The "death panels" lie first emerged six years ago. As mind-numbing as this may seem, it still hasn't gone away.
U.S. Rep. Mo Brooks on his way to the House Chamber for a procedural vote on the House floor September 28, 2013 on Capitol Hill in Washington, DC.
U.S. Rep. Mo Brooks on his way to the House Chamber for a procedural vote on the House floor September 28, 2013 on Capitol Hill in Washington, DC.
As recently as April, it seemed the entire, ridiculous fight over "death panels" had come full circle. What had started as a sensible Republican idea about advance directives and living wills transformed into right-wing hysteria, but was now back again -- Jeb Bush told a New Hampshire audience he likes the idea of a government mandate on advance directives.
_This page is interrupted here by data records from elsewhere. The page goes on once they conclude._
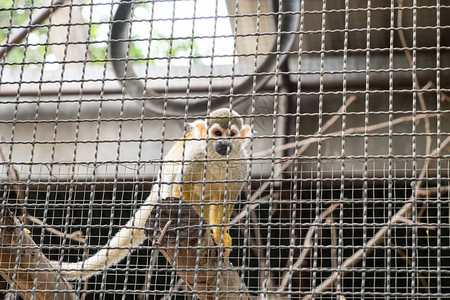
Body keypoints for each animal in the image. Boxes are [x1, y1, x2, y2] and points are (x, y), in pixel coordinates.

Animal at [54, 109, 251, 280]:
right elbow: (182, 186)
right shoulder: (196, 155)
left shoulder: (240, 164)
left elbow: (224, 200)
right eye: (217, 133)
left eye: (231, 134)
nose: (224, 143)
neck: (217, 158)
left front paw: (220, 236)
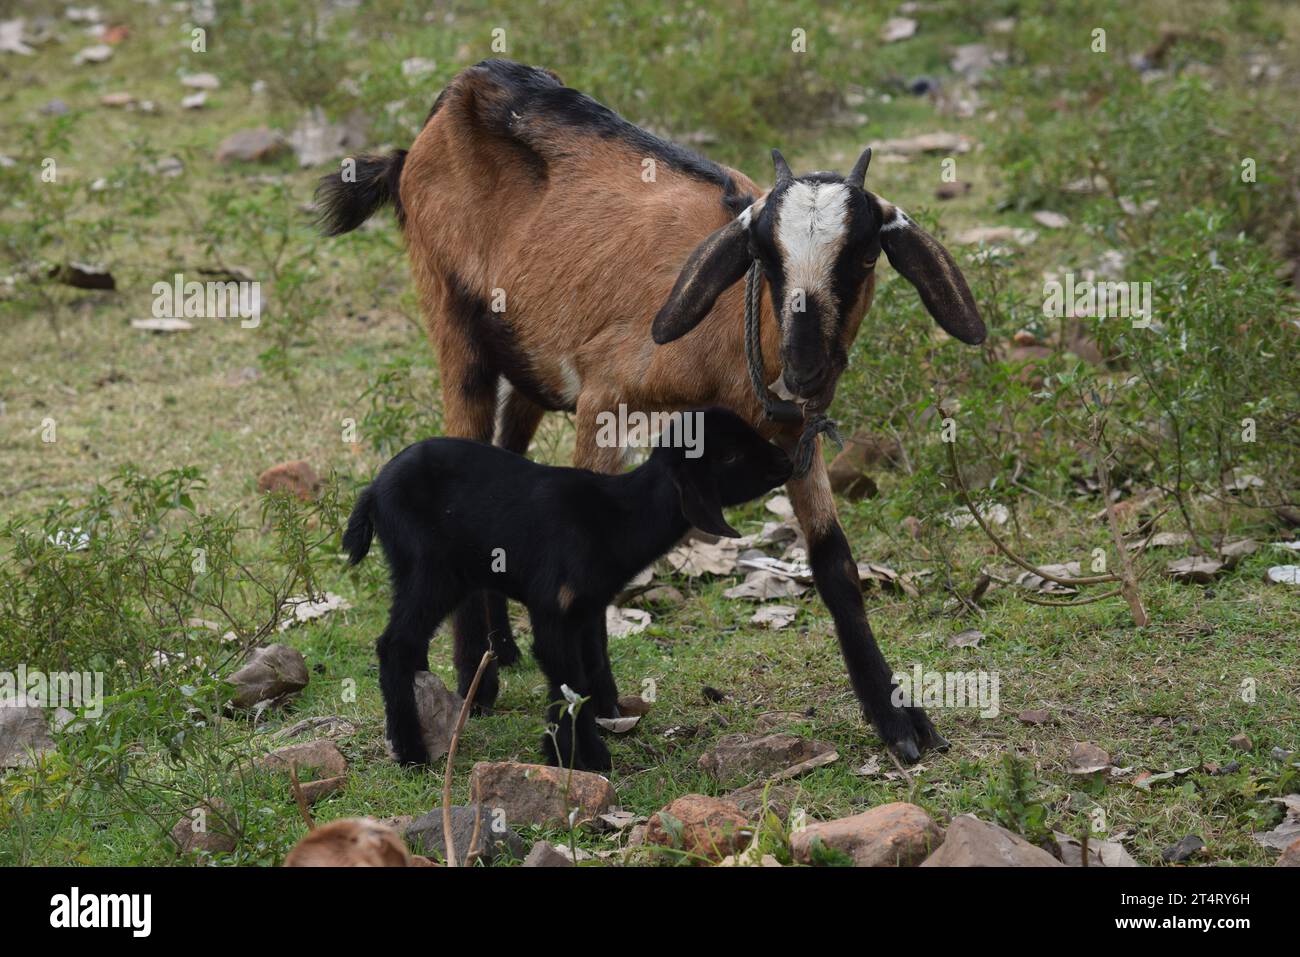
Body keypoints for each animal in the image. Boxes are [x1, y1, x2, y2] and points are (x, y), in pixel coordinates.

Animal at [343, 407, 792, 771]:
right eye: (730, 456)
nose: (787, 461)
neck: (619, 516)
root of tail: (372, 492)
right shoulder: (553, 607)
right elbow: (568, 678)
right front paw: (583, 757)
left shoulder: (588, 608)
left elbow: (595, 665)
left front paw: (604, 723)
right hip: (432, 570)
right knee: (395, 644)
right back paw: (411, 751)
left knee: (411, 644)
The position actually put Bush slightly to the left of President Obama, and it seemed to bury the "death panels" garbage once and for all.
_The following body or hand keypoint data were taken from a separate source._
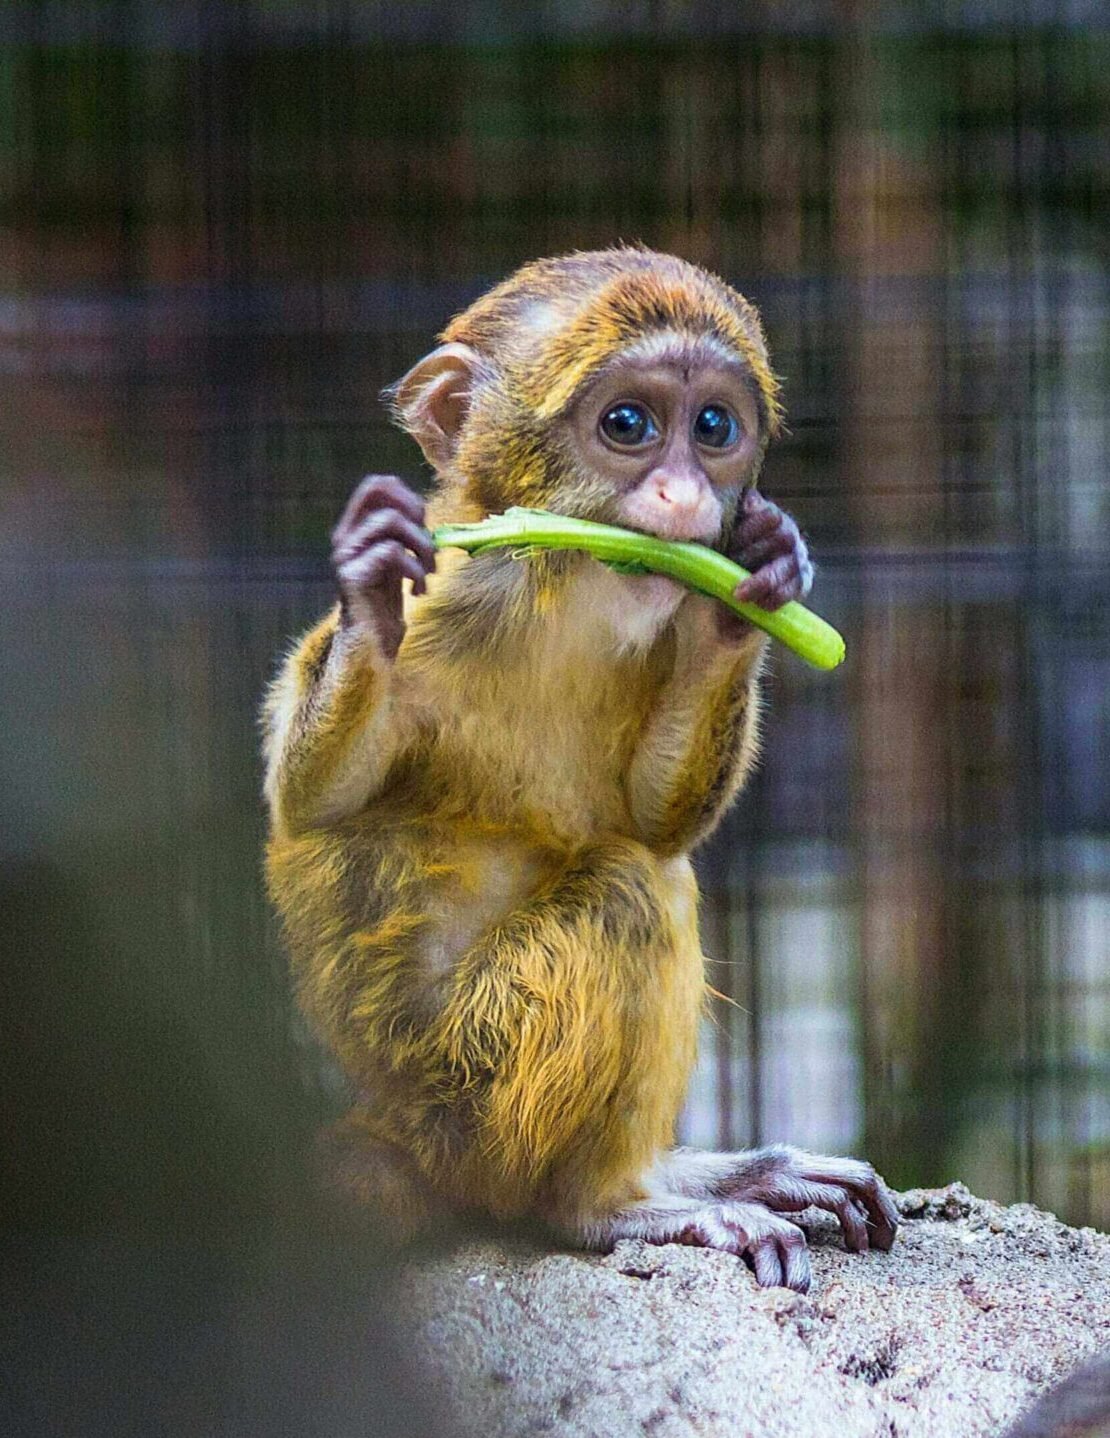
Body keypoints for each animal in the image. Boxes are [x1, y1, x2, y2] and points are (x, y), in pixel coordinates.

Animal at [262, 247, 899, 1294]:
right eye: (628, 426)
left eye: (713, 428)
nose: (686, 498)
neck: (561, 589)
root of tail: (396, 1130)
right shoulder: (452, 597)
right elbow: (315, 802)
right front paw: (368, 592)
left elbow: (654, 819)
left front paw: (750, 591)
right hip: (471, 1089)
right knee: (628, 894)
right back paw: (599, 1206)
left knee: (649, 868)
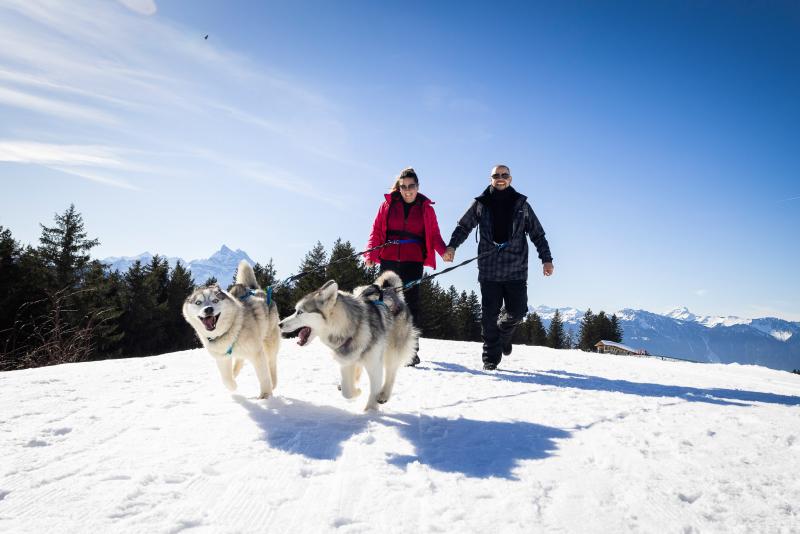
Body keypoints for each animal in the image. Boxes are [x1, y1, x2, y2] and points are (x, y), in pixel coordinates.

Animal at [183, 262, 280, 400]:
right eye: (198, 302)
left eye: (215, 300)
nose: (208, 309)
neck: (229, 330)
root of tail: (254, 289)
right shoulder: (222, 358)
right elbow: (226, 379)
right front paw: (233, 386)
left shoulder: (257, 353)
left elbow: (263, 376)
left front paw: (265, 395)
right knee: (240, 360)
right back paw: (235, 373)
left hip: (269, 340)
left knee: (271, 362)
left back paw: (273, 381)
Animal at [280, 274, 418, 412]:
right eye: (295, 310)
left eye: (300, 312)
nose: (279, 324)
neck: (352, 328)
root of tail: (392, 292)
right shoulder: (345, 362)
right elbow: (347, 391)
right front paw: (357, 391)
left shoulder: (374, 365)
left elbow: (373, 391)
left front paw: (370, 411)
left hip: (392, 351)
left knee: (391, 372)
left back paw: (384, 394)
Or maybe that was wishful thinking.
Just last week, after the Supreme Court upheld tax subsidies for consumers' insurance, Fox's Sean Hannity told his audience, "You're screwed ... death panels will exist."
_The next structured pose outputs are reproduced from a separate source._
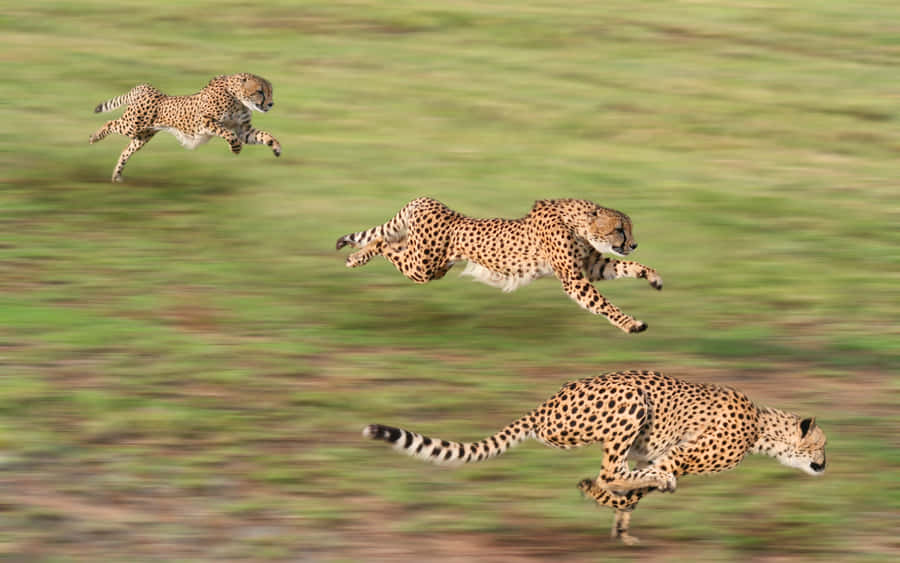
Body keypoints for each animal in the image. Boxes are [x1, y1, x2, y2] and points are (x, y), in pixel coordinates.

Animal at [89, 73, 281, 182]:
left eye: (270, 91)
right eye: (260, 91)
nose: (271, 104)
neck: (238, 98)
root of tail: (147, 88)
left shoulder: (243, 130)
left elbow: (265, 135)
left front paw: (276, 147)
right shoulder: (205, 121)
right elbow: (228, 133)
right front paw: (235, 148)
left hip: (142, 136)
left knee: (125, 151)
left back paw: (117, 175)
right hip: (132, 125)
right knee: (110, 123)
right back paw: (94, 137)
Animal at [336, 197, 662, 334]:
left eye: (628, 229)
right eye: (620, 229)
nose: (633, 243)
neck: (578, 221)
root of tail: (427, 200)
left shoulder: (591, 267)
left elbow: (628, 266)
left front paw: (653, 276)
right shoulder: (574, 279)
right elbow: (604, 304)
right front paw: (631, 324)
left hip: (428, 262)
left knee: (388, 242)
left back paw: (355, 255)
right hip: (423, 267)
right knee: (383, 242)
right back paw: (357, 256)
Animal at [363, 370, 827, 545]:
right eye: (822, 445)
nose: (825, 465)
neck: (763, 426)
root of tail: (546, 404)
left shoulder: (660, 456)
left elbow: (638, 490)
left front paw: (621, 527)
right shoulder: (678, 454)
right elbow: (643, 482)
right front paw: (614, 507)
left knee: (614, 472)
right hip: (631, 403)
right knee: (608, 471)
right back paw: (593, 485)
A day later, as BuzzFeed reported, a member of Congress pushed a very similar line.

Rep. Mo Brooks, a Republican from Alabama, says people who contract expensive-to-treat illnesses are going to die under Obamacare. [...] Brooks said "ultimately, you're looking at a lesser quality of care -- health care." He added that the 15-person board of health-care experts created under the law to control costs -- the Independent Payment Advisory Board (IPAB) -- is making decisions about "whether a group of people live or die."

In case anyone's forgotten, in reality, the Independent Payment Advisory Board is most certainly not making decisions about whether a group of people live or die. That's just bonkers.
But Brooks just kept going (and going), insisting that ailing patients are "going to be denied coverage" under the American system.
The far-right congressman added, "Now, Obamacare and government-run health care systems generally, they're good for the routine stuff. You got strep throat? Great. They'll address it. You got a broken leg? Uh, they'll mend it, okay. For the routine things. But the kinds of illnesses that threaten to kill people, that are expensive to treat, that's where they're gonna tell you to get your affairs in order because they're not gonna provide coverage and you're gonna die."
In case anyone's curious, none of this resembles reality in any way. It's plainly, demonstrably ridiculous. The Affordable Care Act is not "government-run health care," and the notion that the ACA denies medical care to people with serious illnesses is outrageously untrue.
But consider the broader context for a moment. A certain former half-term Alaska governor popularized this ridiculous lie in August 2009. That was nearly six years ago.
By August 2013, Palin, the editors of The Hill, and the RNC's Reince Priebus were still repeating this nonsense as if it hadn't been debunked years earlier.
And now in the summer of 2015, we're still confronted with the same mind-numbing rubbish.
There's ample room for a substantive discussion about the future of U.S. health care policy. To appreciate why such a discussion isn't occurring, look no further than the latest from Mo Brooks and like-minded voices in conservative media.